▶ _Work instruction_: Set down the data below once more, precisely as it reads.

▶ _Source data_:
========================================

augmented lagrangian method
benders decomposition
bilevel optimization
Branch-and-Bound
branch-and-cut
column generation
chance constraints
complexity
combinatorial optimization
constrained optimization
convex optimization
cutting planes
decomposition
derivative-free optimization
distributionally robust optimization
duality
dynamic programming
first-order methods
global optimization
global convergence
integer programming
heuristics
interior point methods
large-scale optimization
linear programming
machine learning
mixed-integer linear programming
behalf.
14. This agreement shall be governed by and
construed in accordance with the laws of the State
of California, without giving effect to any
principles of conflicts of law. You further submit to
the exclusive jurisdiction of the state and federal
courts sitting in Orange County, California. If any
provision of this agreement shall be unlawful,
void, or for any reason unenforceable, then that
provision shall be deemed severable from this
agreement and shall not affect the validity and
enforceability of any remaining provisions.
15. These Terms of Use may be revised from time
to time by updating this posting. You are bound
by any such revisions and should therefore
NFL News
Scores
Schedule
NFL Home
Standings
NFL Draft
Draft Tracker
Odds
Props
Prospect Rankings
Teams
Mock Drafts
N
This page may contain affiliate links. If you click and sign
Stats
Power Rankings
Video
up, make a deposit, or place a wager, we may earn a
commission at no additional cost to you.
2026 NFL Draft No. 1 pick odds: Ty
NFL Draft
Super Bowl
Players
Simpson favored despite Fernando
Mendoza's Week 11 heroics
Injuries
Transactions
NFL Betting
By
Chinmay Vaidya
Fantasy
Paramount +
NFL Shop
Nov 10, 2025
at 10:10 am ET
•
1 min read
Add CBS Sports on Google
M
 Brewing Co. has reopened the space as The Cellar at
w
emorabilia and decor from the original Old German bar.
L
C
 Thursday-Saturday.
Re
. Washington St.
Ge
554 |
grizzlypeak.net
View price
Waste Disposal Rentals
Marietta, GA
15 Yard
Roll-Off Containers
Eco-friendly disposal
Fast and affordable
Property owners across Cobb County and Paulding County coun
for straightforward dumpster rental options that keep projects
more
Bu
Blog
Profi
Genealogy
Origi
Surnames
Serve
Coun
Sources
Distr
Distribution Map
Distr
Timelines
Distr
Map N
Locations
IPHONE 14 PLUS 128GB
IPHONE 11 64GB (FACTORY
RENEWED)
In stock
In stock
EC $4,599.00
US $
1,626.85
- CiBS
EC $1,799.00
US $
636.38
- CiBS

========================================

▶ _Completed task_:
augmented lagrangian method
benders decomposition
bilevel optimization
Branch-and-Bound
branch-and-cut
column generation
chance constraints
complexity
combinatorial optimization
constrained optimization
convex optimization
cutting planes
decomposition
derivative-free optimization
distributionally robust optimization
duality
dynamic programming
first-order methods
global optimization
global convergence
integer programming
heuristics
interior point methods
large-scale optimization
linear programming
machine learning
mixed-integer linear programming
behalf.
14. This agreement shall be governed by and
construed in accordance with the laws of the State
of California, without giving effect to any
principles of conflicts of law. You further submit to
the exclusive jurisdiction of the state and federal
courts sitting in Orange County, California. If any
provision of this agreement shall be unlawful,
void, or for any reason unenforceable, then that
provision shall be deemed severable from this
agreement and shall not affect the validity and
enforceability of any remaining provisions.
15. These Terms of Use may be revised from time
to time by updating this posting. You are bound
by any such revisions and should therefore
NFL News
Scores
Schedule
NFL Home
Standings
NFL Draft
Draft Tracker
Odds
Props
Prospect Rankings
Teams
Mock Drafts
N
This page may contain affiliate links. If you click and sign
Stats
Power Rankings
Video
up, make a deposit, or place a wager, we may earn a
commission at no additional cost to you.
2026 NFL Draft No. 1 pick odds: Ty
NFL Draft
Super Bowl
Players
Simpson favored despite Fernando
Mendoza's Week 11 heroics
Injuries
Transactions
NFL Betting
By
Chinmay Vaidya
Fantasy
Paramount +
NFL Shop
Nov 10, 2025
at 10:10 am ET
•
1 min read
Add CBS Sports on Google
M
 Brewing Co. has reopened the space as The Cellar at
w
emorabilia and decor from the original Old German bar.
L
C
 Thursday-Saturday.
Re
. Washington St.
Ge
554 |
grizzlypeak.net
View price
Waste Disposal Rentals
Marietta, GA
15 Yard
Roll-Off Containers
Eco-friendly disposal
Fast and affordable
Property owners across Cobb County and Paulding County coun
for straightforward dumpster rental options that keep projects
more
Bu
Blog
Profi
Genealogy
Origi
Surnames
Serve
Coun
Sources
Distr
Distribution Map
Distr
Timelines
Distr
Map N
Locations
IPHONE 14 PLUS 128GB
IPHONE 11 64GB (FACTORY
RENEWED)
In stock
In stock
EC $4,599.00
US $
1,626.85
- CiBS
EC $1,799.00
US $
636.38
- CiBS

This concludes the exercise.